US Supreme Court will allow Texas to use redrawn voting maps

Getty Images State Representative Matt Morgan (back view) examines a color map of proposed congressional redistricting during a special session at the Texas State Capitol in Austin, Texas, United States.Getty Images

The U.S. Supreme Court has cleared the way for Texas to use a new congressional map that could help Republicans bolster their majority in the upcoming 2026 midterm elections.

Thursday's unsigned decision comes after Texas filed an emergency request last month to block a lower court ruling blocking the new map, which was passed by the state Legislature and signed into law by Republican Gov. Greg Abbott in August.

In a clear 6-3 decision, the Supreme Court said in its “preliminary assessment of this case” that Texas met the conditions for emergency relief and that the lower court “made at least two serious errors.”

Three liberal justices dissented.

“The district court improperly became involved in an active primary campaign, causing great confusion and upsetting the delicate balance of federal and state elections,” the order states.

In November, a Texas lower court said evidence indicated the new congressional districts were “racially gerrymandered” and ordered the state to use the congressional line they had in place before redistricting earlier this year.

In the United States, gerrymandering—the redrawing of electoral boundaries to favor a political party—is illegal only if it is based on race.

Mid-decade redistricting problems arose after Texas Democratic lawmakers leave the state summer to stop voting on the new map, which would help spark a race in other states to change their maps.

California has proposed new maps to offset Texas gains that voters approved during November's special election. The U.S. Department of Justice is suing over the state's redistricting plan.

In November, Indiana became the latest battleground in a nationwide political battle, with other states including Utah and North Carolina also entering the fray.

The Supreme Court's decision means a victory for President Donald Trump. The new map could add up to five seats to Republicans in the midterm elections as the party fights to maintain its narrow majority and the president has filed a brief asking the high court to rule in Texas' favor.

But in a lengthy dissent from Thursday's ruling, liberal Justice Elena Kagan said it “deserves the attention of the millions of Texans who the district court found were being assigned to new districts based on their race.”

The court's three conservative justices, in brief concurring opinions, rejected the idea that Republicans in Texas redrew the electoral map along racial lines.

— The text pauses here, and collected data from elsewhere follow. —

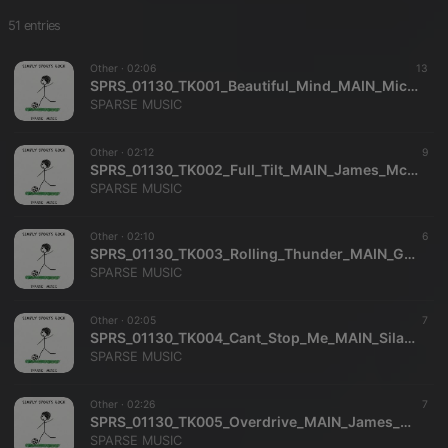
51 entries
Other ·
02:06
13
SPRS_01130_TK001_Beautiful_Mind_MAIN_Michael_Dekkers_SPARSE_MUSIC
SPARSE MUSIC
Other ·
02:12
9
SPRS_01130_TK002_Full_Tilt_MAIN_James_McKee_Smith_SPARSE_MUSIC
SPARSE MUSIC
Other ·
02:10
6
SPRS_01130_TK003_Rolling_Thunder_MAIN_Gregory_Carrozza_Richard_Dance_SPARSE_MUSIC
SPARSE MUSIC
Other ·
02:05
7
SPRS_01130_TK004_Cant_Stop_Me_MAIN_Silas_Durocher_SPARSE_MUSIC
SPARSE MUSIC
Other ·
02:26
7
SPRS_01130_TK005_Overdrive_MAIN_James_McKee_Smith_SPARSE_MUSIC
SPARSE MUSIC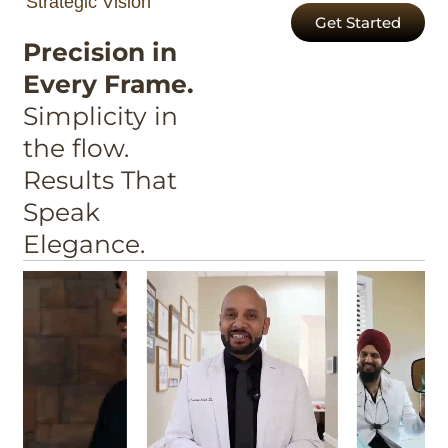
Strategic Vision
Get Started
Precision in
Every Frame.
Simplicity in
the flow.
Results That
Speak
Elegance.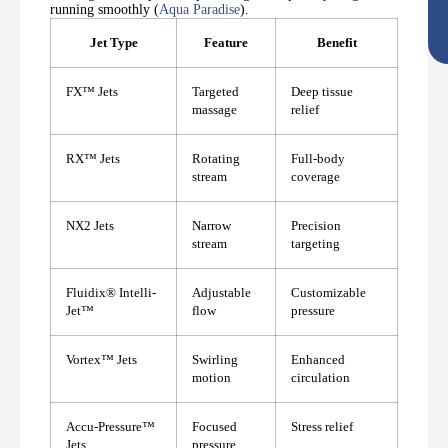
running smoothly (
Aqua Paradise
).
Jet Type
Feature
Benefit
FX™ Jets
Targeted
Deep tissue
massage
relief
RX™ Jets
Rotating
Full-body
stream
coverage
NX2 Jets
Narrow
Precision
stream
targeting
Fluidix®️ Intelli-
Adjustable
Customizable
Jet™
flow
pressure
Vortex™ Jets
Swirling
Enhanced
motion
circulation
Accu-Pressure™
Focused
Stress relief
Jets
pressure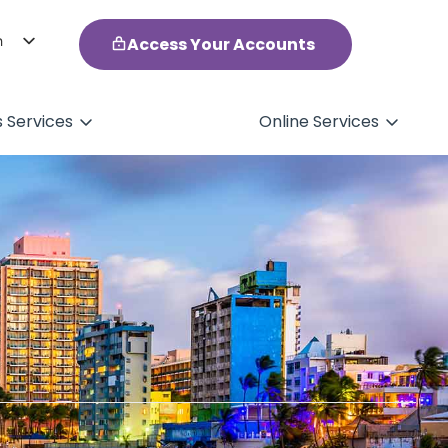
h
Access Your Accounts
ol
s Services
Online Services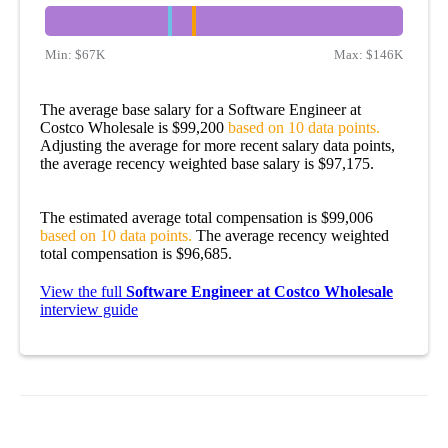
Min:
$67K
Max:
$146K
The average base salary for a Software Engineer at
Costco Wholesale is $99,200
based on 10 data points.
Adjusting the average for more recent salary data points,
the average recency weighted base salary is $97,175.
The estimated average total compensation is $99,006
based on 10 data points.
The average recency weighted
total compensation is $96,685.
View the full
Software Engineer at Costco Wholesale
interview guide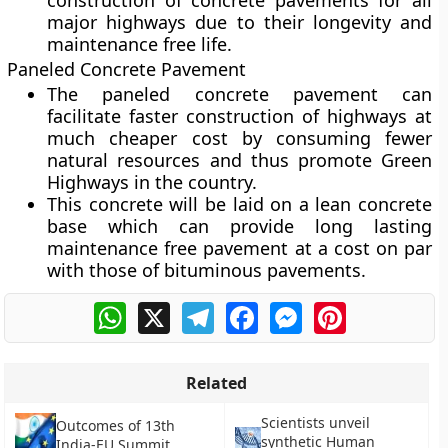
construction of concrete pavements for all
major highways due to their longevity and
maintenance free life.
Paneled Concrete Pavement
The paneled concrete pavement can
facilitate faster construction of highways at
much cheaper cost by consuming fewer
natural resources and thus promote Green
Highways in the country.
This concrete will be laid on a lean concrete
base which can provide long lasting
maintenance free pavement at a cost on par
with those of bituminous pavements.
WhatsApp
X
Telegram
Facebook
Messenger
Pinterest
Related
Scientists unveil
Outcomes of 13th
synthetic Human
India-EU Summit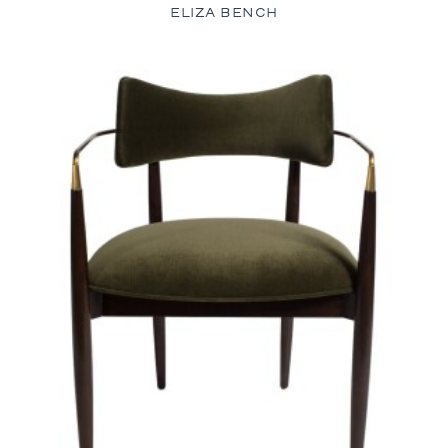
ELIZA BENCH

It is “undeniable” that the impetus for passing the Texas map, and then the new redrawing of the California map, was “partisan advantage, pure and simple,” Justice Samuel Alito wrote, joined by Justices Neil Gorsuch and Clarence Thomas.

Texas Gov. Abbott celebrated a legal victory by praising the high court for restoring the state's redistricting maps, declaring, “We won! Texas is officially—and legally—redder.”

“The new congressional districts will better align our representation in Washington with our state's values. This is a victory for Texas voters, common sense and the U.S. Constitution,” he said.

Separately, state Democratic leader Gene Woo said the court had failed Texas voters and American democracy.

“This is what the end of the Voting Rights Act looks like: courts that won't protect minorities even when the evidence stares them in the face.”

Congressman Hakeem Jeffries, who leads House Democrats in Washington, D.C., criticized the Texas map as “a partisan and racially discriminatory power grab designed to subvert the will of the voters.”